### Instructions to follow
Rewrite every line of the rows below as a numbered list, leaving out any blank lines.

==================================================

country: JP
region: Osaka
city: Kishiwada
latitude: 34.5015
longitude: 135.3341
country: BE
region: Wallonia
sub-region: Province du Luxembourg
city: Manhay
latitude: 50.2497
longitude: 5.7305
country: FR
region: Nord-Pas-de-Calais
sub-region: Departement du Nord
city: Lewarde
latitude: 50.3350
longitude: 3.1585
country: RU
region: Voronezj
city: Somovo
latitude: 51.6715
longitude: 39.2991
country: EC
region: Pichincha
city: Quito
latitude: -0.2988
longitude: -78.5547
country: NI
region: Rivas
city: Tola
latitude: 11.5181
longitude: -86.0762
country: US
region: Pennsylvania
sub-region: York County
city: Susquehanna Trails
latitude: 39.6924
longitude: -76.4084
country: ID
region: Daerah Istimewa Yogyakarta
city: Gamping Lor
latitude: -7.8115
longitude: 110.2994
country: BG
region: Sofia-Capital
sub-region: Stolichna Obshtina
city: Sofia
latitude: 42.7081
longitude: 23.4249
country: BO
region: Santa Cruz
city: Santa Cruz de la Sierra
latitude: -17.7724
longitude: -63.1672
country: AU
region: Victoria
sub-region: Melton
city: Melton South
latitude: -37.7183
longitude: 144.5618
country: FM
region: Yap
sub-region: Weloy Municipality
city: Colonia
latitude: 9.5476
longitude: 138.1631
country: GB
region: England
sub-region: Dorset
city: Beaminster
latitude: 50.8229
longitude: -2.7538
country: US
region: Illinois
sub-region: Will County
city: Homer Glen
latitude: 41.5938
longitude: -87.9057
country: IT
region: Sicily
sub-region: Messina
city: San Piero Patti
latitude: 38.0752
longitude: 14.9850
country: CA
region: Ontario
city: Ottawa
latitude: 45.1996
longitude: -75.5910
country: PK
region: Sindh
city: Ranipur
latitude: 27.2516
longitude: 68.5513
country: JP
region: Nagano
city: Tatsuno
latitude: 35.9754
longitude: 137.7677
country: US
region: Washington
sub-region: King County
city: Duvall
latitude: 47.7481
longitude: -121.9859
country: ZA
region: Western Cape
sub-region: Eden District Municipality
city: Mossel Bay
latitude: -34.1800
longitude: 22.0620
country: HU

==================================================

### Solution below
1. country: JP
2. region: Osaka
3. city: Kishiwada
4. latitude: 34.5015
5. longitude: 135.3341
6. country: BE
7. region: Wallonia
8. sub-region: Province du Luxembourg
9. city: Manhay
10. latitude: 50.2497
11. longitude: 5.7305
12. country: FR
13. region: Nord-Pas-de-Calais
14. sub-region: Departement du Nord
15. city: Lewarde
16. latitude: 50.3350
17. longitude: 3.1585
18. country: RU
19. region: Voronezj
20. city: Somovo
21. latitude: 51.6715
22. longitude: 39.2991
23. country: EC
24. region: Pichincha
25. city: Quito
26. latitude: -0.2988
27. longitude: -78.5547
28. country: NI
29. region: Rivas
30. city: Tola
31. latitude: 11.5181
32. longitude: -86.0762
33. country: US
34. region: Pennsylvania
35. sub-region: York County
36. city: Susquehanna Trails
37. latitude: 39.6924
38. longitude: -76.4084
39. country: ID
40. region: Daerah Istimewa Yogyakarta
41. city: Gamping Lor
42. latitude: -7.8115
43. longitude: 110.2994
44. country: BG
45. region: Sofia-Capital
46. sub-region: Stolichna Obshtina
47. city: Sofia
48. latitude: 42.7081
49. longitude: 23.4249
50. country: BO
51. region: Santa Cruz
52. city: Santa Cruz de la Sierra
53. latitude: -17.7724
54. longitude: -63.1672
55. country: AU
56. region: Victoria
57. sub-region: Melton
58. city: Melton South
59. latitude: -37.7183
60. longitude: 144.5618
61. country: FM
62. region: Yap
63. sub-region: Weloy Municipality
64. city: Colonia
65. latitude: 9.5476
66. longitude: 138.1631
67. country: GB
68. region: England
69. sub-region: Dorset
70. city: Beaminster
71. latitude: 50.8229
72. longitude: -2.7538
73. country: US
74. region: Illinois
75. sub-region: Will County
76. city: Homer Glen
77. latitude: 41.5938
78. longitude: -87.9057
79. country: IT
80. region: Sicily
81. sub-region: Messina
82. city: San Piero Patti
83. latitude: 38.0752
84. longitude: 14.9850
85. country: CA
86. region: Ontario
87. city: Ottawa
88. latitude: 45.1996
89. longitude: -75.5910
90. country: PK
91. region: Sindh
92. city: Ranipur
93. latitude: 27.2516
94. longitude: 68.5513
95. country: JP
96. region: Nagano
97. city: Tatsuno
98. latitude: 35.9754
99. longitude: 137.7677
100. country: US
101. region: Washington
102. sub-region: King County
103. city: Duvall
104. latitude: 47.7481
105. longitude: -121.9859
106. country: ZA
107. region: Western Cape
108. sub-region: Eden District Municipality
109. city: Mossel Bay
110. latitude: -34.1800
111. longitude: 22.0620
112. country: HU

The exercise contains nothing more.